La lista irpina parte dall’ex manager del “Moscati” Giuseppe Rosato. Perché?

«Con questa candidatura intendiamo segnare un distinguo preciso: all’epoca degli incompetenti al potere, rispondiamo con competenze e professionalità che, nel caso di Rosato, non hanno bisogno di presentazioni. Restiamo convinti che bisogna portare le persone giuste al posto giusto, per questo esprimiamo candidature di alta capacità».

Per le altre caselle si fanno i nomi del vicesindaco di Atripalda Anna Nazzaro, dell’avvocato Raffaela Manduzio di Ariano, del sindaco di San Nicola Baronia Giuseppe Moriello. Li conferma?

«Oltre la candidatura di Rosato, l’unica conferma che posso dare al momento è che abbiamo classe dirigente sul territorio ed esprimeremo quattro candidature di qualità.

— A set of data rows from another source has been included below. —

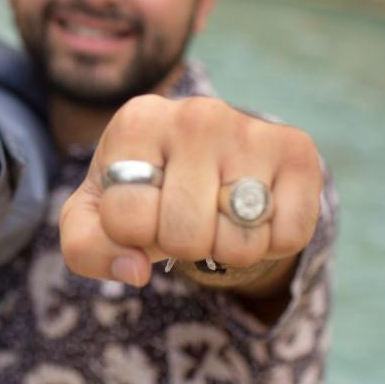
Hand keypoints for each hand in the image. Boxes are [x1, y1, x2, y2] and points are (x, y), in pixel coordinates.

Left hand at [60, 95, 321, 287]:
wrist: (208, 161)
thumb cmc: (142, 192)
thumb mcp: (96, 216)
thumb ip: (87, 247)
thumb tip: (134, 268)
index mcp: (137, 122)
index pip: (126, 218)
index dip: (132, 235)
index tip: (142, 209)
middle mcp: (196, 115)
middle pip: (185, 235)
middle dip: (180, 245)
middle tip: (184, 217)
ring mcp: (250, 129)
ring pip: (240, 241)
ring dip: (226, 247)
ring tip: (216, 214)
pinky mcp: (296, 151)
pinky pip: (289, 237)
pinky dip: (271, 243)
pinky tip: (254, 211)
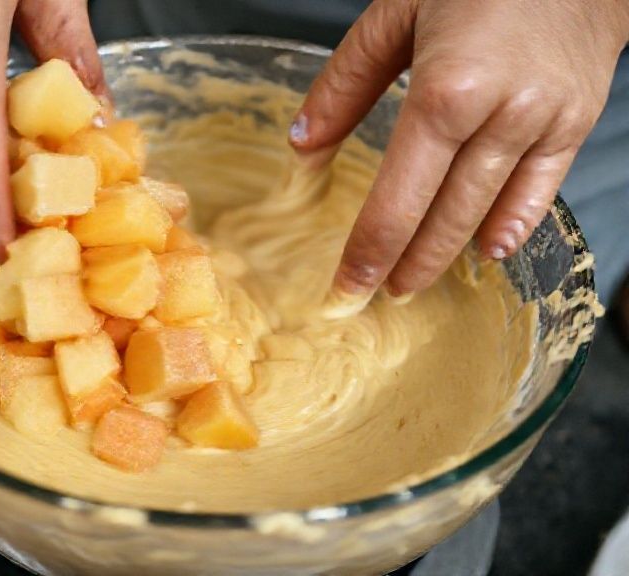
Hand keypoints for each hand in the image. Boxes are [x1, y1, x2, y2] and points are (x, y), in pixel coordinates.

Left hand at [291, 0, 628, 296]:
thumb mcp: (395, 14)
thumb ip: (345, 84)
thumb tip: (302, 146)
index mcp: (448, 89)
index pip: (398, 198)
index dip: (368, 252)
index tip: (344, 289)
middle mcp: (501, 113)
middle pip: (444, 216)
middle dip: (404, 266)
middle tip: (372, 297)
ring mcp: (546, 121)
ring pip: (488, 212)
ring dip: (447, 255)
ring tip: (412, 280)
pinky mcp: (577, 122)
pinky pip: (543, 191)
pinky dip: (514, 226)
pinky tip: (487, 252)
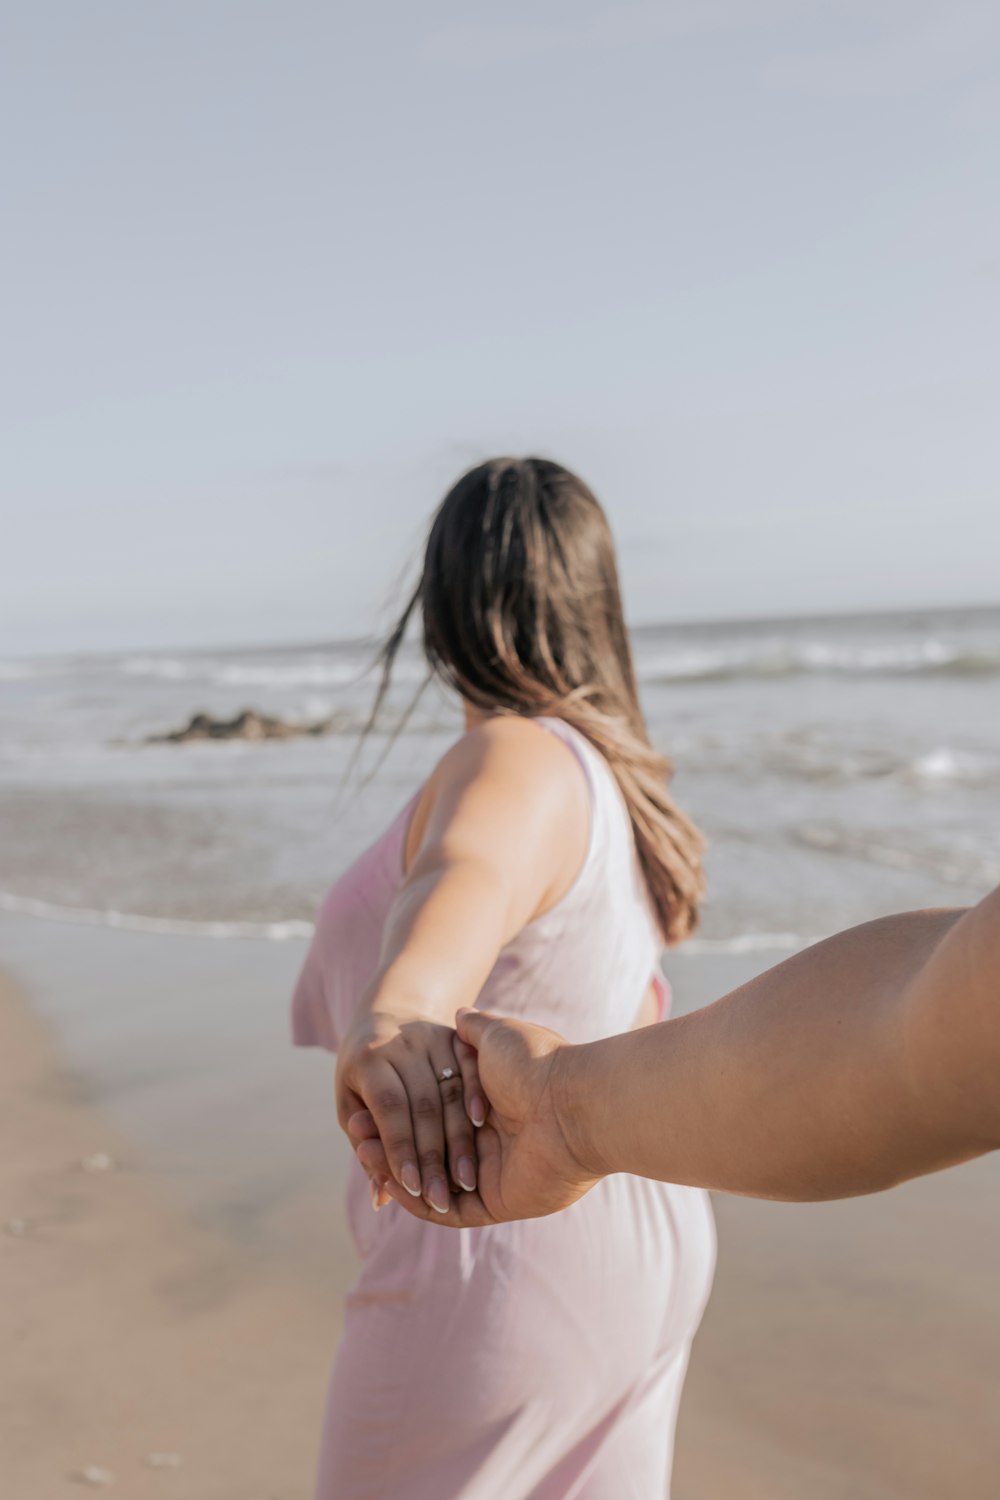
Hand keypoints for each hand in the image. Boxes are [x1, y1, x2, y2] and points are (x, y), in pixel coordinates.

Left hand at [335, 1010, 484, 1214]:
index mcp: (368, 1059)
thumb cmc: (364, 1073)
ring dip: (460, 1140)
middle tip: (441, 1200)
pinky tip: (481, 1130)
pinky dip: (476, 1098)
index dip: (400, 1149)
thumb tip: (380, 1200)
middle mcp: (402, 1043)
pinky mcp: (456, 1035)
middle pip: (423, 1105)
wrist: (388, 1015)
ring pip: (451, 1092)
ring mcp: (432, 1036)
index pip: (389, 1108)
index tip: (413, 1190)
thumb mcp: (352, 1105)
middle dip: (433, 1157)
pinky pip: (472, 1069)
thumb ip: (368, 1149)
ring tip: (465, 1182)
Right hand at [350, 1009, 602, 1225]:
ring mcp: (495, 1178)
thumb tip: (459, 1012)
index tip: (365, 1106)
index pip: (434, 1121)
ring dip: (398, 1174)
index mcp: (491, 1111)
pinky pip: (452, 1212)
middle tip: (357, 1134)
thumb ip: (475, 1032)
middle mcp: (492, 1146)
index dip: (400, 1117)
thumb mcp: (497, 1038)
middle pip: (430, 1155)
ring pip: (435, 1185)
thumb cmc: (536, 1064)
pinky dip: (419, 1203)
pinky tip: (391, 1182)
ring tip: (365, 1154)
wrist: (571, 1100)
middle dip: (391, 1147)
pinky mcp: (499, 1204)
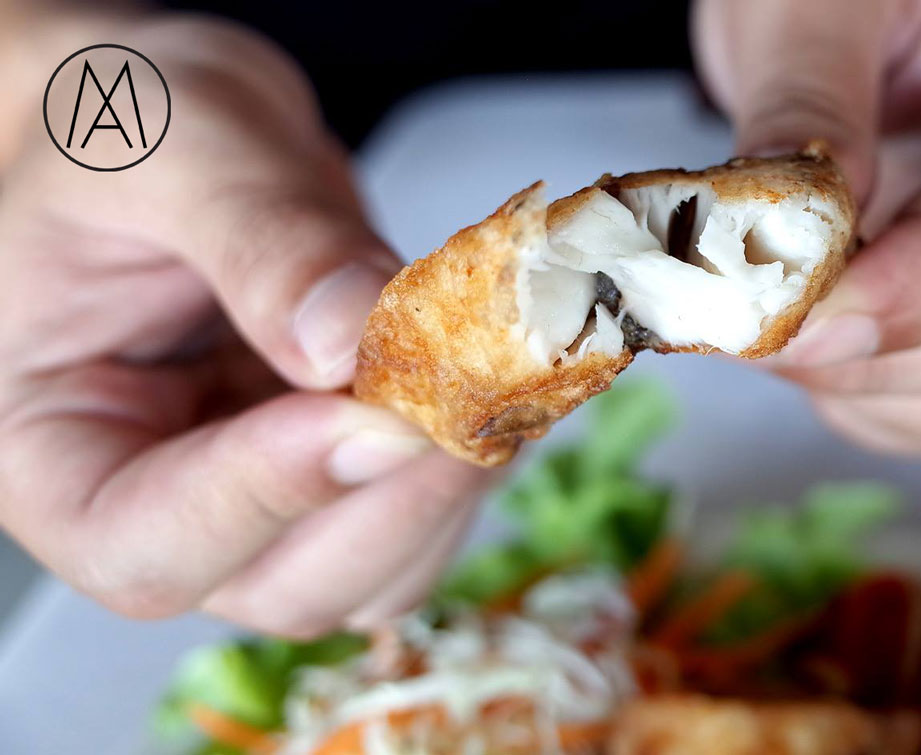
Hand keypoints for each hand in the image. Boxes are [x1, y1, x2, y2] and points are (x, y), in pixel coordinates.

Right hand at [0, 13, 491, 636]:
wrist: (178, 127)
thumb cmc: (121, 127)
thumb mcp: (170, 144)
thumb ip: (257, 236)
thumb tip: (351, 336)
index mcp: (55, 450)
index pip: (144, 543)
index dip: (263, 497)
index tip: (368, 413)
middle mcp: (164, 500)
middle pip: (282, 586)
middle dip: (390, 503)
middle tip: (471, 394)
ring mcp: (265, 494)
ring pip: (373, 569)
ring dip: (450, 489)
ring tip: (492, 373)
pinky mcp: (342, 465)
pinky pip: (417, 510)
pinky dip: (472, 458)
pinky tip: (495, 377)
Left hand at [695, 0, 920, 456]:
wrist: (840, 18)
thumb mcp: (810, 4)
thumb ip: (807, 105)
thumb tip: (793, 238)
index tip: (814, 320)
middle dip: (881, 346)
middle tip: (753, 325)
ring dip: (870, 383)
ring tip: (780, 314)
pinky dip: (873, 401)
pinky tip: (817, 337)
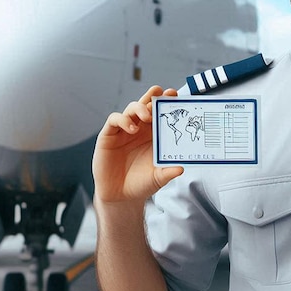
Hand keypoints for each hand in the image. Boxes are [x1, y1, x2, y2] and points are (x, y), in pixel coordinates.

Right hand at [92, 86, 183, 204]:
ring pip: (132, 109)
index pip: (161, 114)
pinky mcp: (109, 135)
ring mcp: (124, 131)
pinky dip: (123, 120)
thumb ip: (168, 172)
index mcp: (154, 135)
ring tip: (147, 116)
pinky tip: (131, 129)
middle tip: (163, 94)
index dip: (167, 103)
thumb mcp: (158, 178)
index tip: (176, 96)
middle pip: (147, 105)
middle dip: (154, 97)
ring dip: (140, 108)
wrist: (120, 196)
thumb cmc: (141, 183)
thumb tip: (181, 168)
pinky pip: (114, 120)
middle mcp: (140, 129)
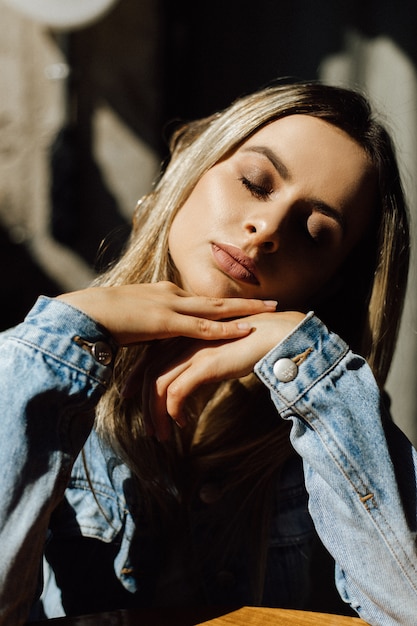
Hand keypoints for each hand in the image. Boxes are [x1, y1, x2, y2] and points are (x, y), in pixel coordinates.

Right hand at [57, 281, 277, 344]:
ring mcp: (172, 307)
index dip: (226, 303)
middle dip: (247, 301)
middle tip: (272, 302)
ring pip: (218, 309)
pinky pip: (203, 326)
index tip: (245, 304)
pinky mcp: (167, 322)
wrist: (86, 312)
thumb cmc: (104, 317)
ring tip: (271, 310)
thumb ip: (149, 326)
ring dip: (246, 310)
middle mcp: (173, 296)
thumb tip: (156, 336)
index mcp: (165, 294)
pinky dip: (227, 328)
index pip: (202, 299)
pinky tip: (246, 329)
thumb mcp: (133, 319)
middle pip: (218, 299)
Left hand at [123, 310, 304, 439]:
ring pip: (158, 385)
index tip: (131, 395)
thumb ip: (201, 357)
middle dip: (143, 402)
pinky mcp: (204, 365)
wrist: (274, 333)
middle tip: (147, 427)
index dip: (137, 377)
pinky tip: (182, 423)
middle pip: (149, 372)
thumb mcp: (218, 348)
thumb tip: (193, 376)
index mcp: (184, 333)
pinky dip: (173, 411)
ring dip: (156, 414)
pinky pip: (176, 392)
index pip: (150, 356)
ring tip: (161, 435)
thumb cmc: (250, 341)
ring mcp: (192, 352)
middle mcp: (183, 341)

Le scelte del gruppo dirigente partiranno da questi presupposti».

Cosa è mancato in questi cinque anni di governo regionale nel rapporto tra Palazzo Santa Lucia e l’Irpinia?

«Ritengo che ci sia stata una certa attenzione alle aree interne, un esempio su tutti il Progetto Pilota che rappresenta una speranza per la nostra terra. Ma leggendo ad esempio i dati dei trasferimenti della Regione sull’agroalimentare, notiamo che l’Irpinia è al quarto posto, e probabilmente qualcosa non ha funzionato. Abbiamo scoperto anche dopo il lockdown che il nostro futuro passa per il ritorno alla terra, per i piccoli borghi, per i nostri prodotti, insomma per l’identità del territorio. Lo sviluppo non va ricercato altrove, bensì va costruito partendo dalle peculiarità e dalle risorse che abbiamo. Così come qualcosa è certamente mancato nel campo della sanità. Dobbiamo riportare la presenza dello Stato nelle zone interne. In questo senso gli ospedali, come quelli di Bisaccia e Sant’Angelo dei Lombardi, vanno recuperati e valorizzati altrimenti il grande centro del “Moscati”, lo abbiamo visto durante l’emergenza, rischia di scoppiare. Va ripreso in maniera seria e non più rinviabile il discorso della sanità territoriale. E poi c’è la questione acqua. Non è immaginabile che l’Irpinia, patria del petrolio blu, ciclicamente e per le reti fatiscenti e per la distribuzione della risorsa alla Puglia, resta con i rubinetti a secco. Il rapporto con Acquedotto Pugliese va rivisto in termini di ristoro per i nostri territori, bisogna porre fine alla sproporzione tra quello che diamo e quello che riceviamo».